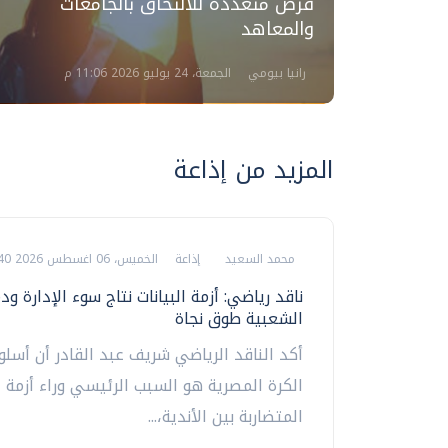
فرص متعددة للالتحاق بالجامعات
مل
والمعاهد
رانيا بيومي
الجمعة، 24 يوليو 2026 11:06 م
المزيد من إذاعة
محمد السعيد
إذاعة
الخميس، 06 اغسطس 2026 08:40 م
ناقد رياضي: أزمة البيانات نتاج سوء الإدارة ود
الشعبية طوق نجاة
أكد الناقد الرياضي شريف عبد القادر أن أسلو
الكرة المصرية هو السبب الرئيسي وراء أزمة ال
المتضاربة بين الأندية،...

■ ■ ■ ■

** TO DO **
Only the lines from the one with "محمد السعيد" through the end of the listing should be output, exactly as they appear.

** SOLUTION TO THIS TASK **
محمد السعيد
إذاعة
الخميس، 06 اغسطس 2026 08:40 م
ناقد رياضي: أزمة البيانات نتاج سوء الإدارة ود
الشعبية طوق نجاة
أكد الناقد الرياضي شريف عبد القادر أن أسلو
الكرة المصرية هو السبب الرئيسي وراء أزمة ال
المتضاربة بين الأندية،...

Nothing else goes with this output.